Размер шрифта
-
+

Повиновение - стр. 4

Открою вам страшную тайну: экспедиция моя потерпела крушение у ваших берегов. Я поговорил с местными чиновниками, сделал запрос в архивы ЗАГСа, но так и не нашёл следов моего заказчика или того, что намекало бы на связь между его семьей и Романцевыми. На кладбище я хожу больше от тоски, покурить, лишь бы не сидеть безвылазно в пропахшем колбасой гостиничном кафе под сухо взирающим на меня портретом политического деятеля, уж простите, не помню, какого.

Сам склеп… странное он производит впечатление. Снаружи похож на часовню. Изнутри покрыт чёрным мрамором… Место это глухое, оживляют его только мои сигареты и мой фонарь, который заставляет колыхаться тени на плитах. Я достаю термос, наливаю кофе и терпеливо занимаюсь переводом с церковнославянского причудливых стихов, начертанных в изголовьях захоронений. Насколько я понимаю, и склеп, и дом до революции принадлежали какому-то захудалому дворянского роду, загнивание которых любил описывать тот Нобелевский лауреат… не могу вспомнить фамилию, хоть убейте. Виктор Романцев только выкупил места для захоронений… вполне в духе этого нувориша, насколько я понимаю.
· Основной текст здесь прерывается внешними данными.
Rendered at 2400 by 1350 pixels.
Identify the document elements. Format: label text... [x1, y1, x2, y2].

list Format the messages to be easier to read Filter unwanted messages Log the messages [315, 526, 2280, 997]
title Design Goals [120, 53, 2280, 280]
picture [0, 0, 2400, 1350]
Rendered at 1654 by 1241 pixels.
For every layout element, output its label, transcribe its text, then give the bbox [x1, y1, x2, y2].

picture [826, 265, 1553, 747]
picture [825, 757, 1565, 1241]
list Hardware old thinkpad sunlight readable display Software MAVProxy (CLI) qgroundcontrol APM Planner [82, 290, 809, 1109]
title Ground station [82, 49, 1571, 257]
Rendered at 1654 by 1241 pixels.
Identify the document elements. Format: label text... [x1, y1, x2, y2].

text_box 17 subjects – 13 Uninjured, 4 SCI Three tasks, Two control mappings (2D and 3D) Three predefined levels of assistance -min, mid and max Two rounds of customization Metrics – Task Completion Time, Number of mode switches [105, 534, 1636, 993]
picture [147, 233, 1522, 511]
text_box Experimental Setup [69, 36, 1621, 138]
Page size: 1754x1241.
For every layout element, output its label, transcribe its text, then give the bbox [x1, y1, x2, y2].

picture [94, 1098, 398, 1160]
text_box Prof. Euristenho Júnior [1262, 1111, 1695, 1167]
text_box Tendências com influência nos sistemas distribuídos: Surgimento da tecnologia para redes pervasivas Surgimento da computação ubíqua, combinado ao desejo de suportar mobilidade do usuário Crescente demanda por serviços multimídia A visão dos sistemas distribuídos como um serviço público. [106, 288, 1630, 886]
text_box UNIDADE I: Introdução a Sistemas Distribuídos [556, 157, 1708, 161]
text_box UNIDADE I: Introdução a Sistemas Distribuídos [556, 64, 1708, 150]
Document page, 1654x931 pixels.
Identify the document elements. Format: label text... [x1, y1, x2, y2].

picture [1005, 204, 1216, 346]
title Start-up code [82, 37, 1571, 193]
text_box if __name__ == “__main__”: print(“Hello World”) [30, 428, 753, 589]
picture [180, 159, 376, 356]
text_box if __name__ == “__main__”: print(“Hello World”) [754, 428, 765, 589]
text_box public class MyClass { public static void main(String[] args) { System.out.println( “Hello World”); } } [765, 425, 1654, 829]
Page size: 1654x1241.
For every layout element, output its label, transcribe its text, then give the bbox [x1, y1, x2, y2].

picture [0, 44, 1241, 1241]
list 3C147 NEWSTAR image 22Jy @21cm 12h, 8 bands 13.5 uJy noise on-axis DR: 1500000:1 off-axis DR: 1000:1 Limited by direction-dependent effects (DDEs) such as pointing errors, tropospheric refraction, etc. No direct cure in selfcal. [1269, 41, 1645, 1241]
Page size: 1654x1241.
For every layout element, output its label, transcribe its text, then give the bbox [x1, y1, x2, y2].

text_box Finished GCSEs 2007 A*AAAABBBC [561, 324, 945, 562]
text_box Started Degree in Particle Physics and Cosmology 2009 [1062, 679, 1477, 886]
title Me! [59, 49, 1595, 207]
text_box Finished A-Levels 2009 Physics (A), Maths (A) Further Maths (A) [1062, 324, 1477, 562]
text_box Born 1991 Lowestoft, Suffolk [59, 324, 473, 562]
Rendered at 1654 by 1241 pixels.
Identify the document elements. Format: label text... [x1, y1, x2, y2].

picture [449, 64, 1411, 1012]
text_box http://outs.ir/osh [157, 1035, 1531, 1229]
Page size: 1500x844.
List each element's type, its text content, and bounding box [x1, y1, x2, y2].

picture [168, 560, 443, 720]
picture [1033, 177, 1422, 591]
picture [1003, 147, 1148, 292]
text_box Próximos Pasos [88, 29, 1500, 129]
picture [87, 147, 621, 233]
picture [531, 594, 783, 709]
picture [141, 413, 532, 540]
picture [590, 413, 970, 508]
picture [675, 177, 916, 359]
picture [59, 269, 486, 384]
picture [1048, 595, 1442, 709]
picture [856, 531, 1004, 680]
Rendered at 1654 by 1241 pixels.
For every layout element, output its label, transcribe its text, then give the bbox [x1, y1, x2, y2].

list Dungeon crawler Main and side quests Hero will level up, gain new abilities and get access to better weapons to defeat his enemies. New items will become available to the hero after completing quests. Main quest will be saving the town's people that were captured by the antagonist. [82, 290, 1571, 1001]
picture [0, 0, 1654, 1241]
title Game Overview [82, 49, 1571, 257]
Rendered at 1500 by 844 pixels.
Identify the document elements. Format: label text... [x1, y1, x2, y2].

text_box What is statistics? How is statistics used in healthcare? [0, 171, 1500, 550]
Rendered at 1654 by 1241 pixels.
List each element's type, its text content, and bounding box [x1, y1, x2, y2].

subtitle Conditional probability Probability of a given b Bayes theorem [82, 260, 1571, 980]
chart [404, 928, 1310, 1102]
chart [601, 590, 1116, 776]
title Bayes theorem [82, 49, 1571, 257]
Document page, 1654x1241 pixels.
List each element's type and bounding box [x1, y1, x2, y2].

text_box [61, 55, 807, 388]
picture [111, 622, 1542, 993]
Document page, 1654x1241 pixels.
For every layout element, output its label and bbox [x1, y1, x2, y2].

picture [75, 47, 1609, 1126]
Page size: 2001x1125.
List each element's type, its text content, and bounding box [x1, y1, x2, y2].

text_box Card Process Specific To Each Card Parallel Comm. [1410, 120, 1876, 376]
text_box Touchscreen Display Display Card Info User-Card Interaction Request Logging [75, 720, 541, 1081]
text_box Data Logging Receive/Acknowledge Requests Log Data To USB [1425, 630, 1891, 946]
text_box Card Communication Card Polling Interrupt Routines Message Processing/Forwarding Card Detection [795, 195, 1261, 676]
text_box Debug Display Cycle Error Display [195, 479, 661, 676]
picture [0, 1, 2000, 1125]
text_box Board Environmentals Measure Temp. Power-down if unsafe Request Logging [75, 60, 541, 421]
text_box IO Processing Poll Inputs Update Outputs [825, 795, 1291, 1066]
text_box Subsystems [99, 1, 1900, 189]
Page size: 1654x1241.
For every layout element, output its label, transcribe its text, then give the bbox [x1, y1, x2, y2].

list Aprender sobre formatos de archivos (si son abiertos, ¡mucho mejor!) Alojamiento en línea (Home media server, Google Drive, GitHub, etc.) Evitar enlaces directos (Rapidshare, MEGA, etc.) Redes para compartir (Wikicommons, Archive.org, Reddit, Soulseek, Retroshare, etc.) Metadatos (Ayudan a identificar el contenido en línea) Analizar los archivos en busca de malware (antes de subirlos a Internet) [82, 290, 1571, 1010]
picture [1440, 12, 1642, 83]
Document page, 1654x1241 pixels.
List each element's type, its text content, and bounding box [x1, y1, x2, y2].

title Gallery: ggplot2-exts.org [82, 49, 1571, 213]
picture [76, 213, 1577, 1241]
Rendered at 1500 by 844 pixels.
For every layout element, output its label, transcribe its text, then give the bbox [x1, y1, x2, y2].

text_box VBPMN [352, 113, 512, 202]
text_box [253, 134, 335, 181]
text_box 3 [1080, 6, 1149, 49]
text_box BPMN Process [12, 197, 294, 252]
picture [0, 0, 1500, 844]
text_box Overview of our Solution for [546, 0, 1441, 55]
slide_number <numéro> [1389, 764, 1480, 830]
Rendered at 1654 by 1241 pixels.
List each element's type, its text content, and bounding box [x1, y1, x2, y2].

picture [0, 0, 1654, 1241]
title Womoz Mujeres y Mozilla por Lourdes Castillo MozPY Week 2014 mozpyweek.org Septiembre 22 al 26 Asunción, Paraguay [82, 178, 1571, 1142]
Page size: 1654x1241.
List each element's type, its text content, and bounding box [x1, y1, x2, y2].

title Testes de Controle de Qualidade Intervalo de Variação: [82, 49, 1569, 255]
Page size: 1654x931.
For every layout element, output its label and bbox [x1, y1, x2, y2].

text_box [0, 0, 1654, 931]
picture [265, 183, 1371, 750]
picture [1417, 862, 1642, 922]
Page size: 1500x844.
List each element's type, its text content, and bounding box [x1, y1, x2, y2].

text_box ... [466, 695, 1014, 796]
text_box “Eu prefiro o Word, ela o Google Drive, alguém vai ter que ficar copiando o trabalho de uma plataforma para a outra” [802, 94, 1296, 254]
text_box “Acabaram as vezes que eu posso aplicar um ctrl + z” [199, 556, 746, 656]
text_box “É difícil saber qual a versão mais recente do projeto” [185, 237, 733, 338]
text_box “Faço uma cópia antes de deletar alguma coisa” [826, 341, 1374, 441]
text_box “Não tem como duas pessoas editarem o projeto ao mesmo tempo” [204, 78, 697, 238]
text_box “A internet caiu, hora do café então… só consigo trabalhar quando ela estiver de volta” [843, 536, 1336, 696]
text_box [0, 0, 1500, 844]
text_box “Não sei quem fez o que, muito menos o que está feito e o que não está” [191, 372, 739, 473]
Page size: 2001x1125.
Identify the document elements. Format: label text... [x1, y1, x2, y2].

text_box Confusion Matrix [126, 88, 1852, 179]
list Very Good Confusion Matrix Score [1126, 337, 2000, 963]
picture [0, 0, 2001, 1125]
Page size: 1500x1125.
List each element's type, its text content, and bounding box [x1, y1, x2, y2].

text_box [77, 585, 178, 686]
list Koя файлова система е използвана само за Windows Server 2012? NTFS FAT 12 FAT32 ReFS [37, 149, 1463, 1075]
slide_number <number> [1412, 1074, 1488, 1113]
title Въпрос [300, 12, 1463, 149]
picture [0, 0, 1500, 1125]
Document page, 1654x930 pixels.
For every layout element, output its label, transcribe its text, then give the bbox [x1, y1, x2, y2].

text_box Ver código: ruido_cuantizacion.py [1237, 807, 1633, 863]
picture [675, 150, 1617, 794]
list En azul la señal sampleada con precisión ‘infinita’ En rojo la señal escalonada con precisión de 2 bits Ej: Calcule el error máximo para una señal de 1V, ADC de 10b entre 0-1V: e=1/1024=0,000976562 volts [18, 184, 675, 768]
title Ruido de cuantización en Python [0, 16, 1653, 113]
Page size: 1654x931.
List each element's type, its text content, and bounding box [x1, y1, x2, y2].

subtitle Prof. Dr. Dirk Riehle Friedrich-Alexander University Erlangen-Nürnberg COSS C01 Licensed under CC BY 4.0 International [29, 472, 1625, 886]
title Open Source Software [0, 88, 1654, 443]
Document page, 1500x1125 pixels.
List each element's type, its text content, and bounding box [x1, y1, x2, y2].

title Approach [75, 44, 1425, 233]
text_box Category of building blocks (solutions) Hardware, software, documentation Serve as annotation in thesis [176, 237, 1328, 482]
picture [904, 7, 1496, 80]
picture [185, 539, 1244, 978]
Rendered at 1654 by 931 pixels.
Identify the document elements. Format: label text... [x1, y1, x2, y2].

В общем, занимаюсь ерундой, но так моя совесть будет хоть немного чиста, когда я буду вынужден сообщить заказчику о неудаче.

Но что же связывает с Романцевыми вас, Алиса?

Не смею надеяться на ваш ответ, но все же надеюсь…

Леонид. 16 октября 202* года

P.S. Сердце сжимается от мысли, что немного вложений достаточно, чтобы никому не нужные окрестности превратить в туристический комплекс


Я опомнилась, скомкала письмо и поспешила на кухню. Древняя  сигнальная панель на стене опять покосилась, таблички с названиями комнат, еще живых и навсегда замурованных за минувшие сто лет, висели под углом. На полу валялся завтрак, будто его смели со стола гневной рукой. Нетрезвой рукой. С тех пор, как умерла младшая сестра, отец чаще притрагивался к выпивке, чем к еде. Не знаю… он словно топил в вине тяжелый крейсер водоизмещением в тысячи тонн. Это повторялось не раз, и мне следовало привыкнуть, но тут я разозлилась.

В столь паршивом настроении миновали уборка на кухне, стирка и глажка белья. К тому времени, когда настала пора натирать воском полы, сил уже не было; зато тёмного, ядовитого, дегтярного – вдоволь.

Накрыв хозяевам обед в столовой, я поспешила к себе, будто боялась одуматься, и написала Леониду Аркадьевичу. Так и так, раньше отец работал у последней хозяйки, Натальи Геннадьевны Романцевой. Когда ту застрелили, он привез из города невесту – мою маму, и молодая семья продолжила жить в крыле для персонала. Родители следили за особняком, исполняли обязанности, как и в день смерти хозяйки… За это, насколько я знала, городские и не любили наше семейство. Нам отказывали в вежливости и в существовании: не проводили электричество и газ, не упоминали при переписях 2010 и 2021 года. Думаю, завистники посчитали, будто мы силой захватили дом Романцевых, но на деле наша семья честно следовала правилам и жила только в крыле для персонала.

Я перечитала свое письмо и добавила с полускрытым и удивительным для меня же «волнением», что проведу Леонида Аркадьевича в библиотеку следующим вечером после заката, с одним условием… впрочем, нет, с двумя: не покидать освещённой части дома и не пытаться увидеть мое лицо. Так уважаемый гость изучит нужные документы, соблюдет покой дома и правила вежливости. Если же отцу и гостю не посчастливится встретиться, Леонид Аркадьевич обязался сказать так: «Добрый день, Павел Сергеевич! Я прибыл по исковому делу вашего хозяина, Виктора Михайловича, для чего необходимо в кратчайшие сроки изучить все документы в доме и подготовиться к слушанию» (вычитала это в одной книжке).